§ Task instructions
Please transcribe the data that follows exactly as given, leaving out every picture.

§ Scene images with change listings
BEGIN

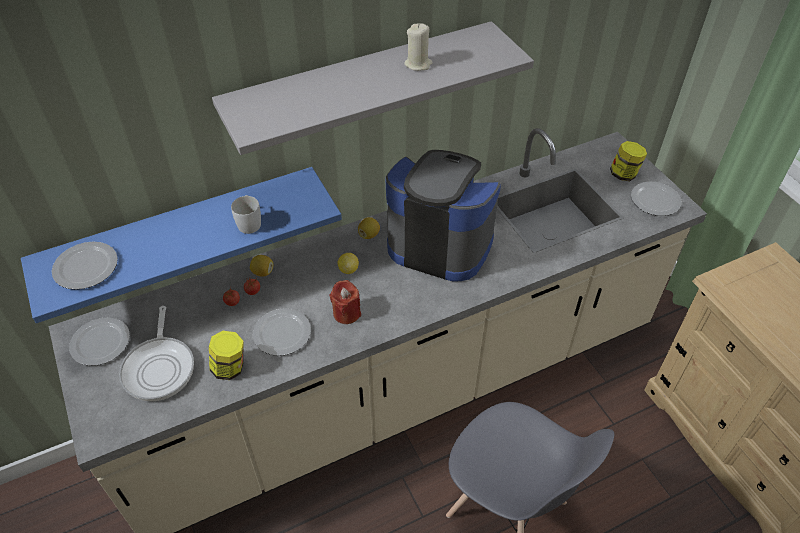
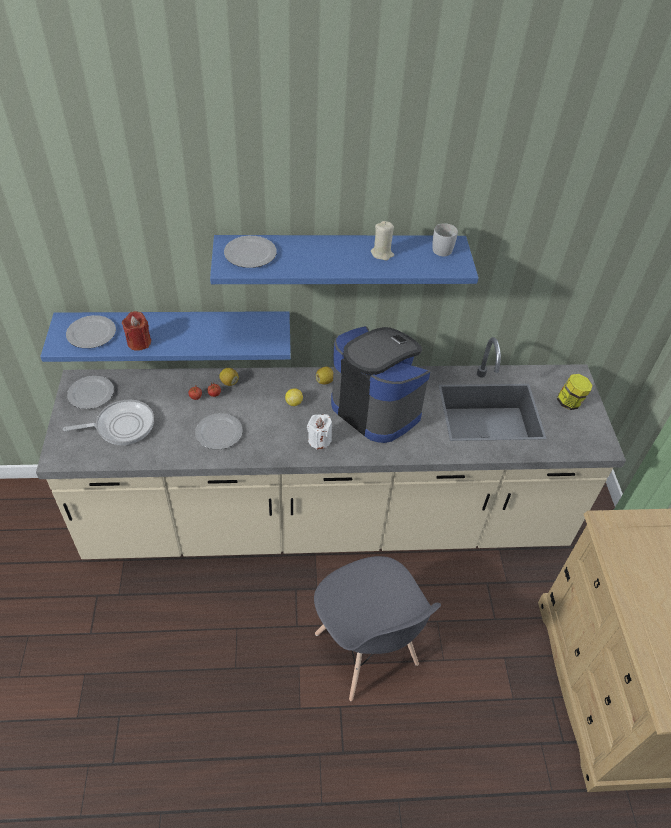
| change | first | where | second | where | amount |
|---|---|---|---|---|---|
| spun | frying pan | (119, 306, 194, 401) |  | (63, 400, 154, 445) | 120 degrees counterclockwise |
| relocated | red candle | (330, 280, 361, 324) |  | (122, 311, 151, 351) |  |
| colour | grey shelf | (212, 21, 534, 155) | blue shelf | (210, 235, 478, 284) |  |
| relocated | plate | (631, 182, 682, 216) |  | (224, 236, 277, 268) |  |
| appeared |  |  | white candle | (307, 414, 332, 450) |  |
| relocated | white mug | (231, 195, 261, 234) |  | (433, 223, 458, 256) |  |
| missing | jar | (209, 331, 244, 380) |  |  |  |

END

§ Task solution
| change | first | where | second | where | amount |
|---|---|---|---|---|---|
| spun | frying pan | (119, 306, 194, 401) |  | (63, 400, 154, 445) | 120 degrees counterclockwise |
| relocated | red candle | (330, 280, 361, 324) |  | (122, 311, 151, 351) |  |
| colour | grey shelf | (212, 21, 534, 155) | blue shelf | (210, 235, 478, 284) |  |
| relocated | plate | (631, 182, 682, 216) |  | (224, 236, 277, 268) |  |
| appeared |  |  | white candle | (307, 414, 332, 450) |  |
| relocated | white mug | (231, 195, 261, 234) |  | (433, 223, 458, 256) |  |
| missing | jar | (209, 331, 244, 380) |  |  |  |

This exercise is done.